No one intends to be bitten by a dog, but sometimes man’s best friend doesn’t know better or wasn’t properly raised to distinguish friend from foe. Maybe you unknowingly egged on the canine and a reflexive action on its part turned sour, and you’re left with a nasty bite.
So, what do you do when you’ve been bitten by someone’s dog?
Seek Medical Attention
The first thing you need to do when bitten by a dog is seek medical attention immediately. The risk of infection in an open wound is too high to simply go home and slap an adhesive bandage on the bite. Dog bite wounds will need to be professionally cleaned and dressed to prevent infection.
Depending on the situation, a rabies vaccination may also be necessary to reduce the risk of contracting the disease yourself.
Compensation with a Columbus Dog Bite Attorney
The more severe dog bites can put you in the hospital—and out of work—for an indeterminate amount of time. As your medical bills pile up fighting infection or undergoing operations, you could also miss out on wages earned. This is when a Columbus dog bite attorney can help you seek compensation for your medical bills and injuries.
The Ohio Revised Code, like many other states, allows Columbus dog bite lawyers to help victims seek compensation for their injuries and bills. The Ohio Revised Code § 955.28 states that those in charge of a dog are liable in “damages for injury, death, or loss to a person that is caused by the dog . . .” Liability falls on owners, keepers, and harborers of the canine. This means that if a friend of the owner had taken the dog on a walk through the park and that dog bit somebody, the friend becomes liable.
If you’ve been bitten by a dog and need to seek compensation for your injuries, contact Heit Law for a successful and professional Columbus dog bite attorney.

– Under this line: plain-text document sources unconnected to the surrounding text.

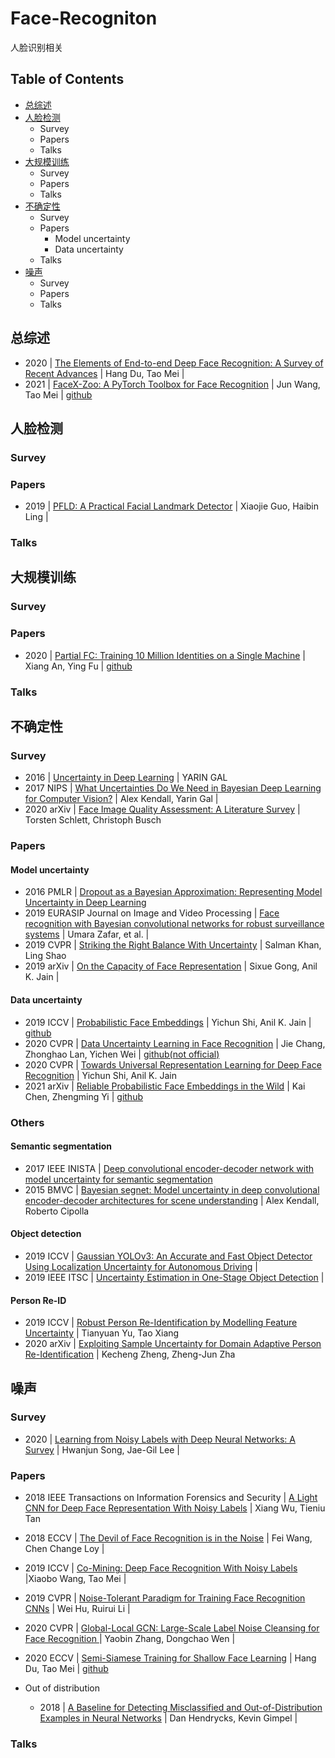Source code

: # Face-Recogniton
人脸识别相关

## Table of Contents
* [总综述](https://github.com/Qingcsai/Face-Recogniton#%E6%80%BB%E7%BB%BC%E8%BF%B0)
* [人脸检测](https://github.com/Qingcsai/Face-Recogniton#%E4%BA%BA%E8%84%B8%E6%A3%80%E6%B5%8B)
  * Survey
  * Papers
  * Talks
* [大规模训练](https://github.com/Qingcsai/Face-Recogniton#%E5%A4%A7%E8%A7%84%E6%A8%A1%E8%AE%AD%E7%BB%83)
  * Survey
  * Papers
  * Talks
* [不确定性](https://github.com/Qingcsai/Face-Recogniton#%E4%B8%8D%E7%A1%AE%E5%AE%9A%E6%80%A7)
  * Survey
  * Papers
    * Model uncertainty 
    * Data uncertainty 
  * Talks
* [噪声](https://github.com/Qingcsai/Face-Recogniton#%E5%99%AA%E5%A3%B0)
  * Survey
  * Papers
  * Talks

## 总综述
* 2020 | [The Elements of End-to-end Deep Face Recognition: A Survey of Recent Advances](https://arxiv.org/abs/2009.13290) | Hang Du, Tao Mei | 
* 2021 | [FaceX-Zoo: A PyTorch Toolbox for Face Recognition](https://arxiv.org/abs/2101.04407) | Jun Wang, Tao Mei | [github](https://github.com/JDAI-CV/FaceX-Zoo)

## 人脸检测
### Survey
### Papers
* 2019 | [PFLD: A Practical Facial Landmark Detector](https://arxiv.org/abs/1902.10859) | Xiaojie Guo, Haibin Ling | 
### Talks

## 大规模训练
### Survey
### Papers
* 2020 | [Partial FC: Training 10 Million Identities on a Single Machine](https://arxiv.org/abs/2010.05222) | Xiang An, Ying Fu | [github](https://github.com/deepinsight/insightface/tree/master/recognition/partial_fc)
### Talks

## 不确定性
### Survey
* 2016 | [Uncertainty in Deep Learning](http://mlg.eng.cam.ac.uk/yarin/blog_2248.html) | YARIN GAL
* 2017 NIPS | [What Uncertainties Do We Need in Bayesian Deep Learning for Computer Vision?](https://arxiv.org/abs/1703.04977) | Alex Kendall, Yarin Gal | 
* 2020 arXiv | [Face Image Quality Assessment: A Literature Survey](https://arxiv.org/abs/2009.01103) | Torsten Schlett, Christoph Busch
### Papers
#### Model uncertainty 
* 2016 PMLR  | [Dropout as a Bayesian Approximation: Representing Model Uncertainty in Deep Learning](http://proceedings.mlr.press/v48/gal16.html)
* 2019 EURASIP
Journal on Image and Video Processing | [Face recognition with Bayesian convolutional networks for robust surveillance systems](https://link.springer.com/article/10.1186/s13640-019-0406-y) | Umara Zafar, et al. | 
* 2019 CVPR | [Striking the Right Balance With Uncertainty](https://openaccess.thecvf.com/content_CVPR_2019/html/Khan_Striking_the_Right_Balance_With_Uncertainty_CVPR_2019_paper.html) | Salman Khan, Ling Shao
* 2019 arXiv | [On the Capacity of Face Representation](https://arxiv.org/abs/1709.10433) | Sixue Gong, Anil K. Jain | 

#### Data uncertainty 
* 2019 ICCV | [Probabilistic Face Embeddings](https://openaccess.thecvf.com/content_ICCV_2019/html/Shi_Probabilistic_Face_Embeddings_ICCV_2019_paper.html) | Yichun Shi, Anil K. Jain | [github](https://github.com/seasonSH/Probabilistic-Face-Embeddings)
* 2020 CVPR | [Data Uncertainty Learning in Face Recognition](https://openaccess.thecvf.com/content_CVPR_2020/html/Chang_Data_Uncertainty_Learning_in_Face_Recognition_CVPR_2020_paper.html) | Jie Chang, Zhonghao Lan, Yichen Wei | [github(not official)](https://github.com/Ontheway361/dul-pytorch)
* 2020 CVPR | [Towards Universal Representation Learning for Deep Face Recognition](https://openaccess.thecvf.com/content_CVPR_2020/html/Shi_Towards_Universal_Representation_Learning_for_Deep_Face_Recognition_CVPR_2020_paper.html) | Yichun Shi, Anil K. Jain
* 2021 arXiv | [Reliable Probabilistic Face Embeddings in the Wild](https://arxiv.org/abs/2102.04075) | Kai Chen, Zhengming Yi | [github](https://github.com/KaenChan/ProbFace)

### Others
#### Semantic segmentation  
* 2017 IEEE INISTA | [Deep convolutional encoder-decoder network with model uncertainty for semantic segmentation](https://ieeexplore.ieee.org/abstract/document/8001187) 
* 2015 BMVC | [Bayesian segnet: Model uncertainty in deep convolutional encoder-decoder architectures for scene understanding](https://arxiv.org/abs/1511.02680) | Alex Kendall, Roberto Cipolla

#### Object detection
* 2019 ICCV | [Gaussian YOLOv3: An Accurate and Fast Object Detector Using Localization Uncertainty for Autonomous Driving](https://openaccess.thecvf.com/content_ICCV_2019/html/Choi_Gaussian_YOLOv3_An_Accurate_and_Fast_Object_Detector_Using_Localization_ICCV_2019_paper.html) | 
* 2019 IEEE ITSC | [Uncertainty Estimation in One-Stage Object Detection](https://ieeexplore.ieee.org/abstract/document/8917494/) | 
#### Person Re-ID
* 2019 ICCV | [Robust Person Re-Identification by Modelling Feature Uncertainty](https://openaccess.thecvf.com/content_ICCV_2019/html/Yu_Robust_Person_Re-Identification_by_Modelling_Feature_Uncertainty_ICCV_2019_paper.html) | Tianyuan Yu, Tao Xiang
* 2020 arXiv | [Exploiting Sample Uncertainty for Domain Adaptive Person Re-Identification](https://arxiv.org/abs/2012.08733) | Kecheng Zheng, Zheng-Jun Zha


## 噪声
### Survey
* 2020 | [Learning from Noisy Labels with Deep Neural Networks: A Survey](https://arxiv.org/abs/2007.08199) | Hwanjun Song, Jae-Gil Lee | 
### Papers
* 2018 IEEE Transactions on Information Forensics and Security | [A Light CNN for Deep Face Representation With Noisy Labels](https://ieeexplore.ieee.org/abstract/document/8353856) | Xiang Wu, Tieniu Tan
* 2018 ECCV | [The Devil of Face Recognition is in the Noise](https://openaccess.thecvf.com/content_ECCV_2018/html/Liren_Chen_The_Devil_of_ECCV_2018_paper.html) | Fei Wang, Chen Change Loy  |
* 2019 ICCV | [Co-Mining: Deep Face Recognition With Noisy Labels](https://openaccess.thecvf.com/content_ICCV_2019/html/Wang_Co-Mining_Deep_Face_Recognition_With_Noisy_Labels_ICCV_2019_paper.html) |Xiaobo Wang, Tao Mei |
* 2019 CVPR | [Noise-Tolerant Paradigm for Training Face Recognition CNNs](https://openaccess.thecvf.com/content_CVPR_2019/html/Hu_Noise-Tolerant_Paradigm_for_Training_Face_Recognition_CNNs_CVPR_2019_paper.html) | Wei Hu, Ruirui Li | 
* 2020 CVPR | [Global-Local GCN: Large-Scale Label Noise Cleansing for Face Recognition
](https://openaccess.thecvf.com/content_CVPR_2020/html/Zhang_Global-Local_GCN_Large-Scale_Label_Noise_Cleansing_for_Face_Recognition_CVPR_2020_paper.html) | Yaobin Zhang, Dongchao Wen |
* 2020 ECCV | [Semi-Siamese Training for Shallow Face Learning](https://link.springer.com/chapter/10.1007/978-3-030-58548-8_3) | Hang Du, Tao Mei | [github](https://github.com/dituu/Semi-Siamese-Training)

* Out of distribution
  * 2018 | [A Baseline for Detecting Misclassified and Out-of-Distribution Examples in Neural Networks](https://arxiv.org/abs/1610.02136) | Dan Hendrycks, Kevin Gimpel |
### Talks

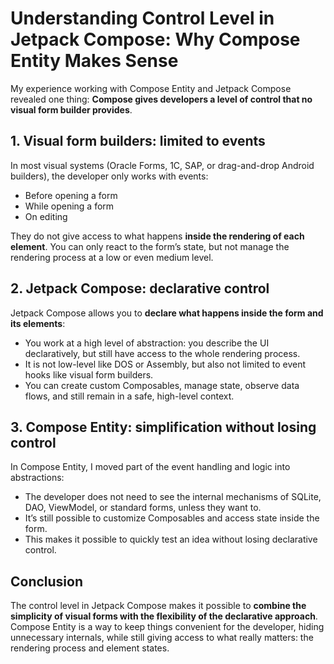 # Understanding Control Level in Jetpack Compose: Why Compose Entity Makes Sense

My experience working with Compose Entity and Jetpack Compose revealed one thing: **Compose gives developers a level of control that no visual form builder provides**.

## 1. Visual form builders: limited to events
In most visual systems (Oracle Forms, 1C, SAP, or drag-and-drop Android builders), the developer only works with events:

- Before opening a form  
- While opening a form  
- On editing  

They do not give access to what happens **inside the rendering of each element**. You can only react to the form’s state, but not manage the rendering process at a low or even medium level.

## 2. Jetpack Compose: declarative control
Jetpack Compose allows you to **declare what happens inside the form and its elements**:

- You work at a high level of abstraction: you describe the UI declaratively, but still have access to the whole rendering process.  
- It is not low-level like DOS or Assembly, but also not limited to event hooks like visual form builders.  
- You can create custom Composables, manage state, observe data flows, and still remain in a safe, high-level context.

## 3. Compose Entity: simplification without losing control
In Compose Entity, I moved part of the event handling and logic into abstractions:

- The developer does not need to see the internal mechanisms of SQLite, DAO, ViewModel, or standard forms, unless they want to.  
- It’s still possible to customize Composables and access state inside the form.  
- This makes it possible to quickly test an idea without losing declarative control.

## Conclusion
The control level in Jetpack Compose makes it possible to **combine the simplicity of visual forms with the flexibility of the declarative approach**. Compose Entity is a way to keep things convenient for the developer, hiding unnecessary internals, while still giving access to what really matters: the rendering process and element states.
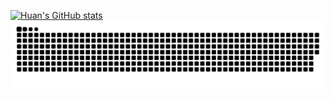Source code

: [![Huan's GitHub stats](https://github-readme-stats.vercel.app/api?username=hxu296&count_private=true)](https://github.com/hxu296/github-readme-stats)
[![Snake Game](https://raw.githubusercontent.com/hxu296/hxu296/output/github-contribution-grid-snake.svg)](https://raw.githubusercontent.com/hxu296/hxu296/output/github-contribution-grid-snake.svg)
<!--
**hxu296/hxu296** is a ✨ _special_ ✨ repository because its `README.md` (this file) appears on your GitHub profile.

Here are some ideas to get you started:

- 🔭 I’m currently working on ...
- 🌱 I’m currently learning ...
- 👯 I’m looking to collaborate on ...
- 🤔 I’m looking for help with ...
- 💬 Ask me about ...
- 📫 How to reach me: ...
- 😄 Pronouns: ...
- ⚡ Fun fact: ...
-->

Defenses for Dog Bite Charges
While the Ohio Revised Code holds strict liability for owners of dogs that have bitten other people, there are defenses a Columbus dog bite defense attorney can use against someone seeking compensation.
Liability does not fall on a dog owner in certain situations such as the following:
- The individual who was bitten was committing or attempting to commit a trespass on the property of the owner,
- The bitten individual was committing or attempting to commit a criminal offense against any person on the owner’s property, and
The bitten was teasing, tormenting, or abusing the dog on the owner’s property.